Data section section start

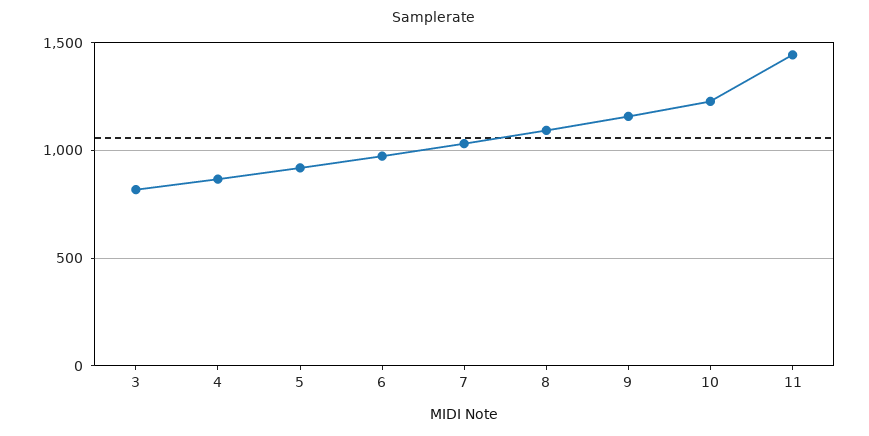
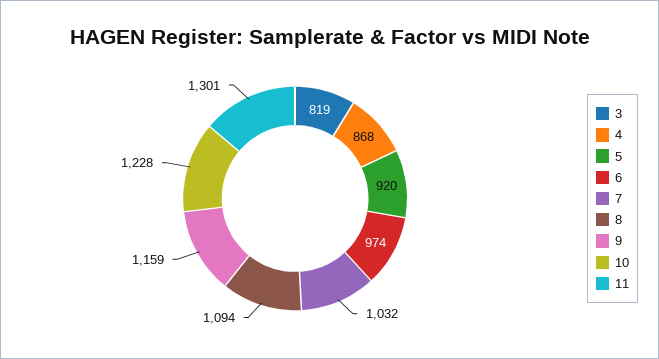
  {
    "3": 819,
    "4": 868,
    "5": 920,
    "6": 974,
    "7": 1032,
    "8": 1094,
    "9": 1159,
    "10": 1228,
-   "11": 1450
+   "11": 1301
  }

Data section section end

■ Problem
Each record must be repeated verbatim, and no picture may appear in the copy.

■ Written response
  {
    "3": 819,
    "4": 868,
    "5": 920,
    "6": 974,
    "7": 1032,
    "8": 1094,
    "9": 1159,
    "10": 1228,
-   "11": 1450
+   "11": 1301
  }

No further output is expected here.